Of course it’s excretion. The catch is, your primary excretory organ isn’t your kidneys or your bowels-- It’s your lungs. Most of the weight of the food you eat is carbon, and that carbon is almost entirely excreted in carbon dioxide by your lungs, plus a big chunk of your water excretion. Waste in urine and feces is just covering for minor impurities and inefficiencies in the system.

Is it before or after a morning bath/shower if you have one? There was a thread awhile back about people who weighed less after a bath/shower. The temperature and/or humidity of the bathroom, if the scale’s there, might make a difference. I’ve noticed that I weigh less right after I take a bath than before, although that might just be my scale.

Obviously this is not literally true. Most of the weight of the food you eat is hydrogen and oxygen, unless you eat a lot more coal than you problably should. But you exhale those elements, too.

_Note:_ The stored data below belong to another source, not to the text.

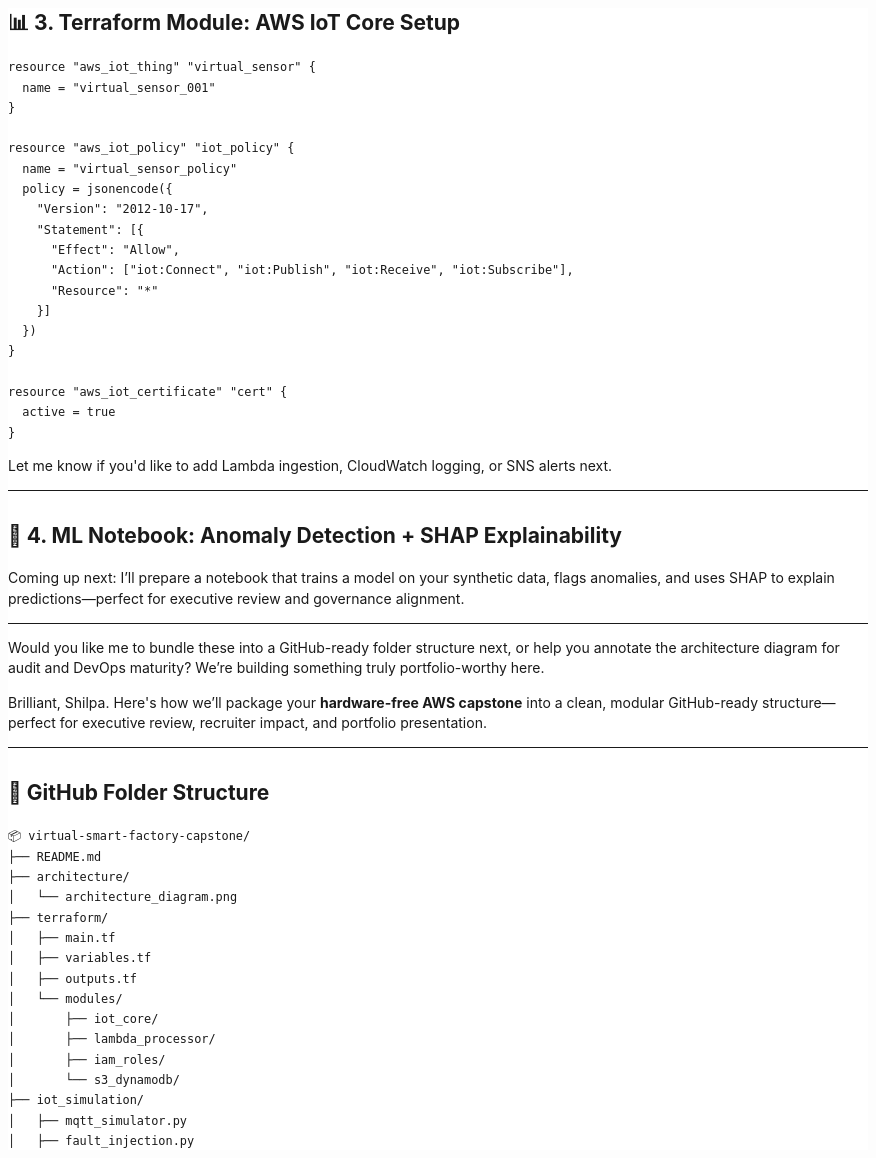 
## 📊 3. Terraform Module: AWS IoT Core Setup

```hcl
resource "aws_iot_thing" "virtual_sensor" {
  name = "virtual_sensor_001"
}

resource "aws_iot_policy" "iot_policy" {
  name = "virtual_sensor_policy"
  policy = jsonencode({
    "Version": "2012-10-17",
    "Statement": [{
      "Effect": "Allow",
      "Action": ["iot:Connect", "iot:Publish", "iot:Receive", "iot:Subscribe"],
      "Resource": "*"
    }]
  })
}

resource "aws_iot_certificate" "cert" {
  active = true
}
```

Let me know if you'd like to add Lambda ingestion, CloudWatch logging, or SNS alerts next.

---

## 🧠 4. ML Notebook: Anomaly Detection + SHAP Explainability

Coming up next: I’ll prepare a notebook that trains a model on your synthetic data, flags anomalies, and uses SHAP to explain predictions—perfect for executive review and governance alignment.

---

Would you like me to bundle these into a GitHub-ready folder structure next, or help you annotate the architecture diagram for audit and DevOps maturity? We’re building something truly portfolio-worthy here.

Brilliant, Shilpa. Here's how we’ll package your **hardware-free AWS capstone** into a clean, modular GitHub-ready structure—perfect for executive review, recruiter impact, and portfolio presentation.

---

## 📁 GitHub Folder Structure

```
📦 virtual-smart-factory-capstone/
├── README.md
├── architecture/
│   └── architecture_diagram.png
├── terraform/
│   ├── main.tf
│   ├── variables.tf
│   ├── outputs.tf
│   └── modules/
│       ├── iot_core/
│       ├── lambda_processor/
│       ├── iam_roles/
│       └── s3_dynamodb/
├── iot_simulation/
│   ├── mqtt_simulator.py
│   ├── fault_injection.py
```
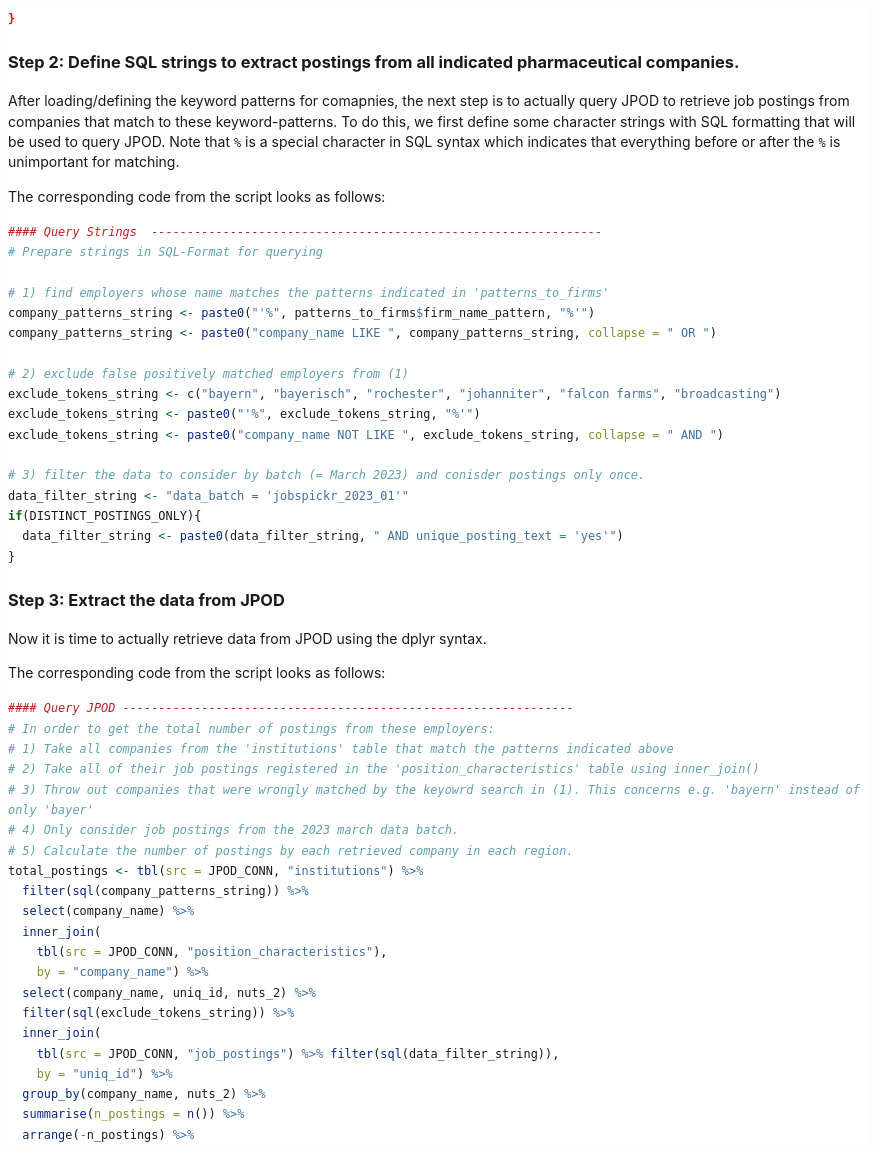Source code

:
 ```r
}
```

### **Step 2:** Define SQL strings to extract postings from all indicated pharmaceutical companies.

After loading/defining the keyword patterns for comapnies, the next step is to actually query JPOD to retrieve job postings from companies that match to these keyword-patterns. To do this, we first define some character strings with SQL formatting that will be used to query JPOD. Note that `%` is a special character in SQL syntax which indicates that everything before or after the `%` is unimportant for matching.

The corresponding code from the script looks as follows:

```r
#### Query Strings  ---------------------------------------------------------------
# Prepare strings in SQL-Format for querying 

# 1) find employers whose name matches the patterns indicated in 'patterns_to_firms'
company_patterns_string <- paste0("'%", patterns_to_firms$firm_name_pattern, "%'")
company_patterns_string <- paste0("company_name LIKE ", company_patterns_string, collapse = " OR ")

# 2) exclude false positively matched employers from (1)
exclude_tokens_string <- c("bayern", "bayerisch", "rochester", "johanniter", "falcon farms", "broadcasting")
exclude_tokens_string <- paste0("'%", exclude_tokens_string, "%'")
exclude_tokens_string <- paste0("company_name NOT LIKE ", exclude_tokens_string, collapse = " AND ")

# 3) filter the data to consider by batch (= March 2023) and conisder postings only once.
data_filter_string <- "data_batch = 'jobspickr_2023_01'"
if(DISTINCT_POSTINGS_ONLY){
  data_filter_string <- paste0(data_filter_string, " AND unique_posting_text = 'yes'")
}
```

### **Step 3:** Extract the data from JPOD

Now it is time to actually retrieve data from JPOD using the dplyr syntax.

The corresponding code from the script looks as follows:

```r
#### Query JPOD ---------------------------------------------------------------
# In order to get the total number of postings from these employers:
# 1) Take all companies from the 'institutions' table that match the patterns indicated above
# 2) Take all of their job postings registered in the 'position_characteristics' table using inner_join()
# 3) Throw out companies that were wrongly matched by the keyowrd search in (1). This concerns e.g. 'bayern' instead of only 'bayer'
# 4) Only consider job postings from the 2023 march data batch.
# 5) Calculate the number of postings by each retrieved company in each region.
total_postings <- tbl(src = JPOD_CONN, "institutions") %>%
  filter(sql(company_patterns_string)) %>%
  select(company_name) %>%
  inner_join(
    tbl(src = JPOD_CONN, "position_characteristics"), 
    by = "company_name") %>%
  select(company_name, uniq_id, nuts_2) %>%
  filter(sql(exclude_tokens_string)) %>%
  inner_join(
    tbl(src = JPOD_CONN, "job_postings") %>% filter(sql(data_filter_string)), 
    by = "uniq_id") %>%
  group_by(company_name, nuts_2) %>%
  summarise(n_postings = n()) %>%
  arrange(-n_postings) %>%
```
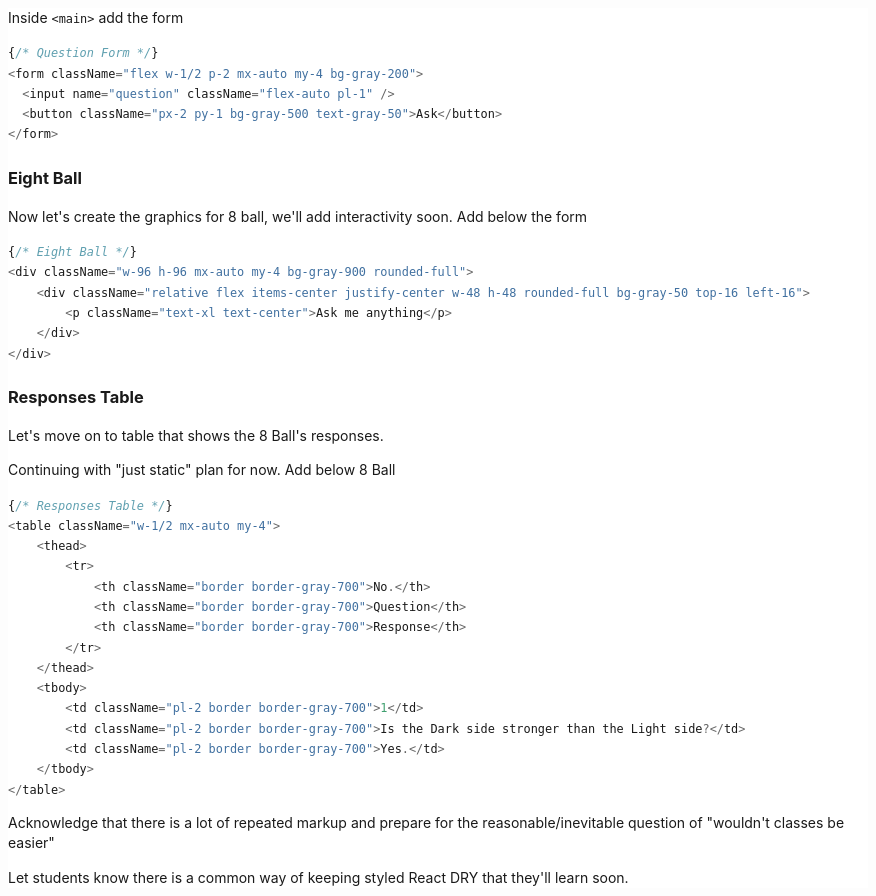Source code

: Inside `<main>` add the form

```javascript
{/* Question Form */}
<form className="flex w-1/2 p-2 mx-auto my-4 bg-gray-200">
  <input name="question" className="flex-auto pl-1" />
  <button className="px-2 py-1 bg-gray-500 text-gray-50">Ask</button>
</form>
```

### Eight Ball

Now let's create the graphics for 8 ball, we'll add interactivity soon.
Add below the form

```javascript
{/* Eight Ball */}
<div className="w-96 h-96 mx-auto my-4 bg-gray-900 rounded-full">
    <div className="relative flex items-center justify-center w-48 h-48 rounded-full bg-gray-50 top-16 left-16">
        <p className="text-xl text-center">Ask me anything</p>
    </div>
</div>
```

### Responses Table

Let's move on to table that shows the 8 Ball's responses.

Continuing with "just static" plan for now.
Add below 8 Ball

``` javascript
{/* Responses Table */}
<table className="w-1/2 mx-auto my-4">
    <thead>
        <tr>
            <th className="border border-gray-700">No.</th>
            <th className="border border-gray-700">Question</th>
            <th className="border border-gray-700">Response</th>
        </tr>
    </thead>
    <tbody>
        <td className="pl-2 border border-gray-700">1</td>
        <td className="pl-2 border border-gray-700">Is the Dark side stronger than the Light side?</td>
        <td className="pl-2 border border-gray-700">Yes.</td>
    </tbody>
</table>
```

Acknowledge that there is a lot of repeated markup and prepare for the reasonable/inevitable question of "wouldn't classes be easier"

Let students know there is a common way of keeping styled React DRY that they'll learn soon.
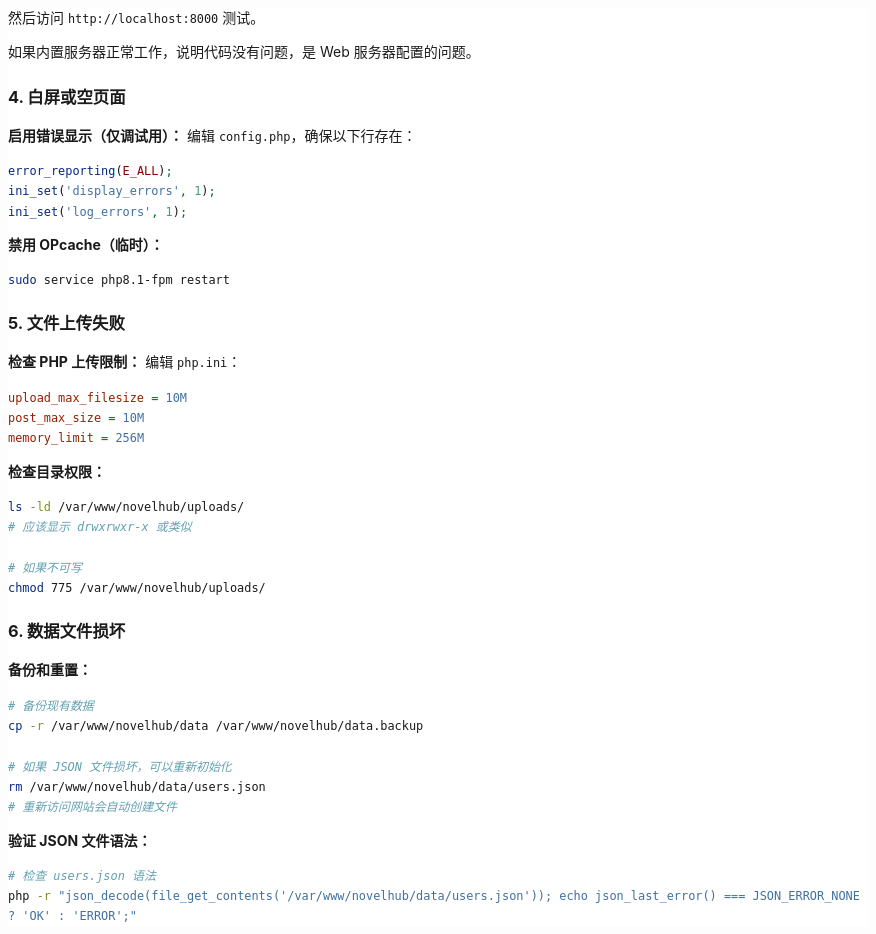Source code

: 然后访问 `http://localhost:8000` 测试。

如果内置服务器正常工作，说明代码没有问题，是 Web 服务器配置的问题。

### 4. 白屏或空页面

**启用错误显示（仅调试用）：**
编辑 `config.php`，确保以下行存在：
```php
error_reporting(E_ALL);
ini_set('display_errors', 1);
ini_set('log_errors', 1);
```

**禁用 OPcache（临时）：**
```bash
sudo service php8.1-fpm restart
```

### 5. 文件上传失败

**检查 PHP 上传限制：**
编辑 `php.ini`：
```ini
upload_max_filesize = 10M
post_max_size = 10M
memory_limit = 256M
```

**检查目录权限：**
```bash
ls -ld /var/www/novelhub/uploads/
# 应该显示 drwxrwxr-x 或类似

# 如果不可写
chmod 775 /var/www/novelhub/uploads/
```

### 6. 数据文件损坏

**备份和重置：**
```bash
# 备份现有数据
cp -r /var/www/novelhub/data /var/www/novelhub/data.backup

# 如果 JSON 文件损坏，可以重新初始化
rm /var/www/novelhub/data/users.json
# 重新访问网站会自动创建文件
```

**验证 JSON 文件语法：**
```bash
# 检查 users.json 语法
php -r "json_decode(file_get_contents('/var/www/novelhub/data/users.json')); echo json_last_error() === JSON_ERROR_NONE ? 'OK' : 'ERROR';"
```
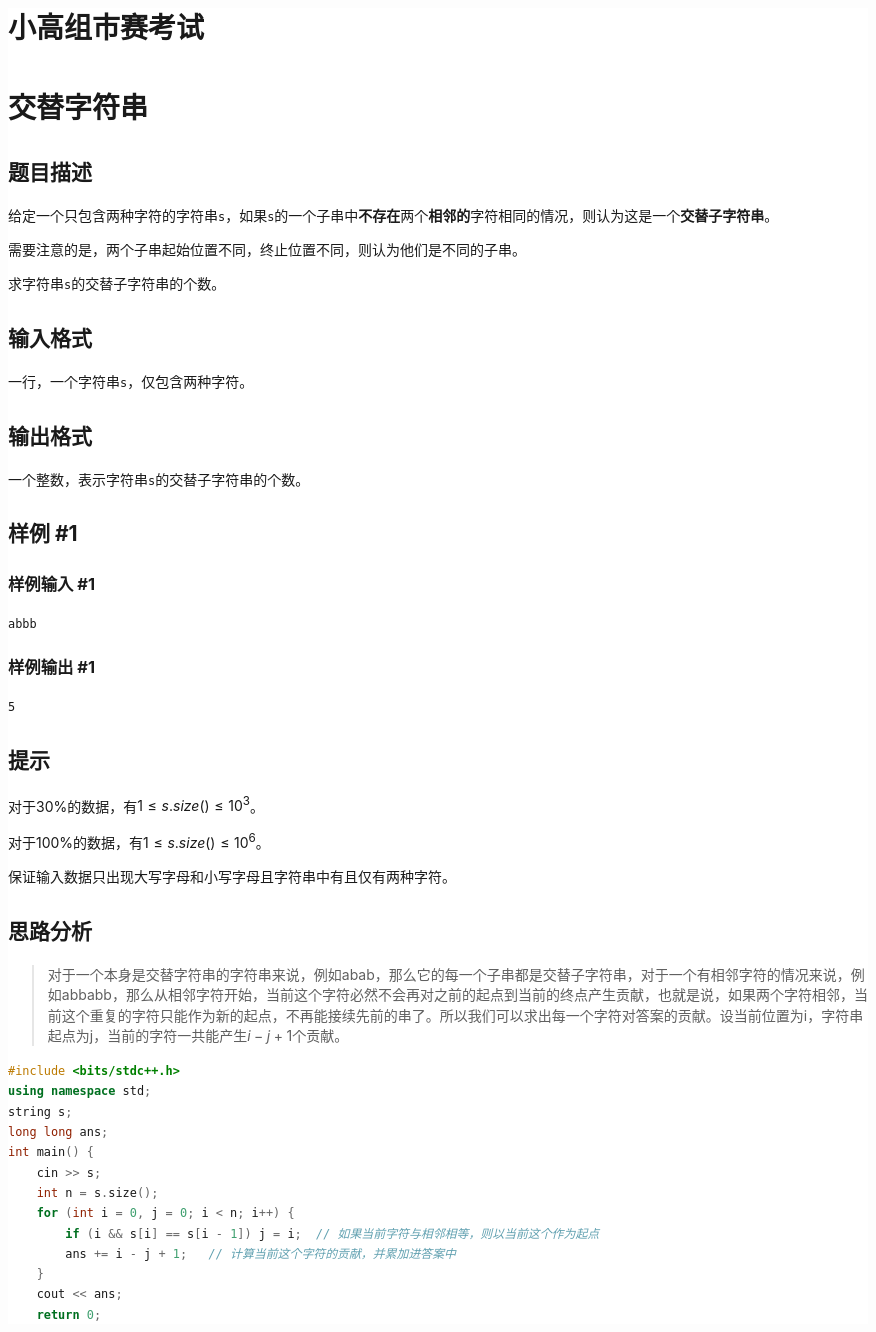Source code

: 

# 小高组市赛考试

# 交替字符串

## 题目描述

给定一个只包含两种字符的字符串`s`，如果`s`的一个子串中**不存在**两个**相邻的**字符相同的情况，则认为这是一个**交替子字符串**。

需要注意的是，两个子串起始位置不同，终止位置不同，则认为他们是不同的子串。

求字符串`s`的交替子字符串的个数。

## 输入格式

一行，一个字符串`s`，仅包含两种字符。

## 输出格式

一个整数，表示字符串`s`的交替子字符串的个数。

## 样例 #1

### 样例输入 #1

```
abbb
```

### 样例输出 #1

```
5
```

## 提示

对于$30\%$的数据，有$1 \leq s.size() \leq 10^3$。

对于$100\%$的数据，有$1 \leq s.size() \leq 10^6$。

保证输入数据只出现大写字母和小写字母且字符串中有且仅有两种字符。

## 思路分析

> 对于一个本身是交替字符串的字符串来说，例如abab，那么它的每一个子串都是交替子字符串，对于一个有相邻字符的情况来说，例如abbabb，那么从相邻字符开始，当前这个字符必然不会再对之前的起点到当前的终点产生贡献，也就是说，如果两个字符相邻，当前这个重复的字符只能作为新的起点，不再能接续先前的串了。所以我们可以求出每一个字符对答案的贡献。设当前位置为i，字符串起点为j，当前的字符一共能产生$i - j + 1$个贡献。

```cpp
#include <bits/stdc++.h>
using namespace std;
string s;
long long ans;
int main() {
	cin >> s;
	int n = s.size();
	for (int i = 0, j = 0; i < n; i++) {
		if (i && s[i] == s[i - 1]) j = i;  // 如果当前字符与相邻相等，则以当前这个作为起点
		ans += i - j + 1;   // 计算当前这个字符的贡献，并累加进答案中
	}
	cout << ans;
	return 0;
```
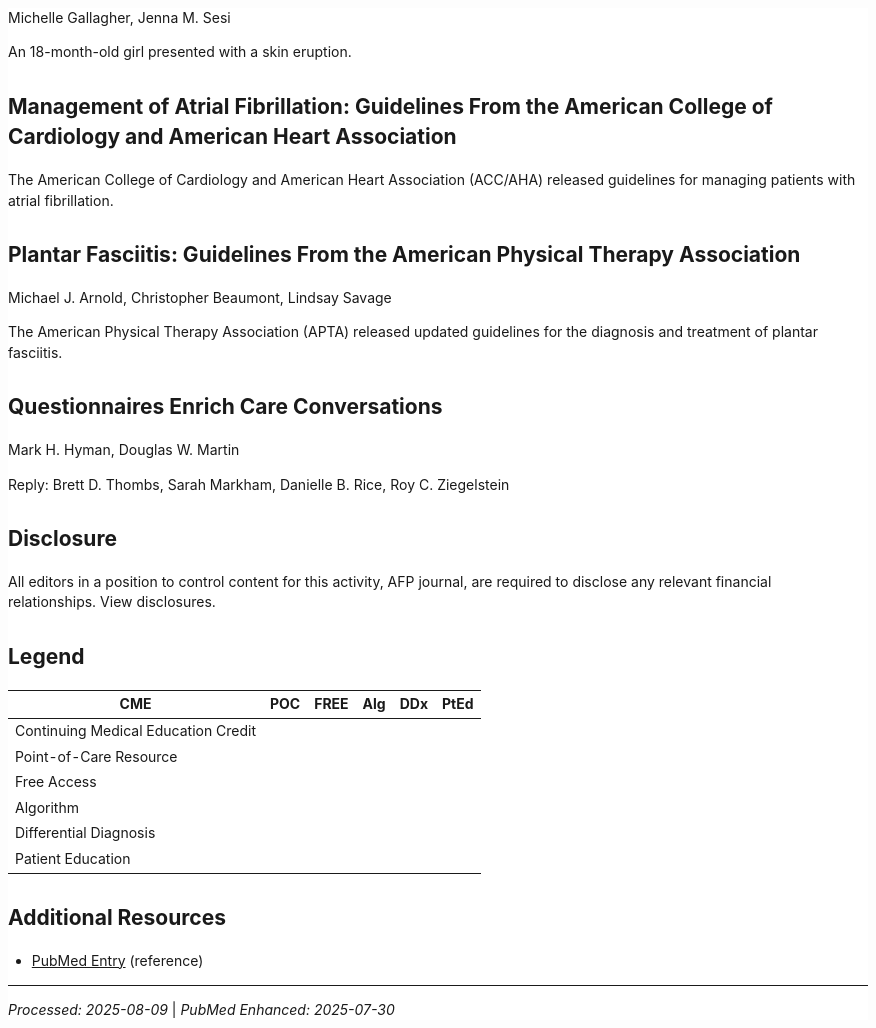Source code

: Michelle Gallagher, Jenna M. Sesi

An 18-month-old girl presented with a skin eruption.

## Management of Atrial Fibrillation: Guidelines From the American College of Cardiology and American Heart Association

The American College of Cardiology and American Heart Association (ACC/AHA) released guidelines for managing patients with atrial fibrillation.

## Plantar Fasciitis: Guidelines From the American Physical Therapy Association

Michael J. Arnold, Christopher Beaumont, Lindsay Savage

The American Physical Therapy Association (APTA) released updated guidelines for the diagnosis and treatment of plantar fasciitis.

## Questionnaires Enrich Care Conversations

Mark H. Hyman, Douglas W. Martin

Reply: Brett D. Thombs, Sarah Markham, Danielle B. Rice, Roy C. Ziegelstein

## Disclosure

All editors in a position to control content for this activity, AFP journal, are required to disclose any relevant financial relationships. View disclosures.

## Legend

| CME | POC | FREE | Alg | DDx | PtEd |
|---|---|---|---|---|---|
| Continuing Medical Education Credit |
| Point-of-Care Resource |
| Free Access |
| Algorithm |
| Differential Diagnosis |
| Patient Education |

## Additional Resources

- [PubMed Entry](https://pubmed.ncbi.nlm.nih.gov/39964915/) (reference)

---

*Processed: 2025-08-09* | *PubMed Enhanced: 2025-07-30*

I read your post. The fact remains I lose about a pound and a half a night and I’m not soiling my bed.

In my wrestling days, we all pretty much knew exactly how much we would “float” during the night. So, if I needed to make 112 pounds, and weighed out at 112.5 after practice before a match, I knew I’d be right on (but seriously pushing the envelope and taking a risk in regard to scale accuracy and the quirks associated with metabolism).

Even when you’re “sucked out” (lost as much water weight as you possibly can without damn near killing yourself), you’ll float down a bit at night. You’re not consuming anything, but you’re still burning stuff off (unless you stop breathing - then you only lose 24 grams :smiley: ).

It’s possible that someone is surreptitiously tunneling under your property at night and raising your house with the tailings by tens of thousands of feet. Normally a homeowner would notice such a thing, but if you’re self-employed, maybe not?

This page references a study that measured about 2 lbs. weight loss overnight, with the possibility of losing up to 1 lb. through breathing and up to ½ lb. through sweating.

The scale is a little colder/stiffer in the morning… It resists slightly more; it has error anyway, AND you lost a li’l weight overnight.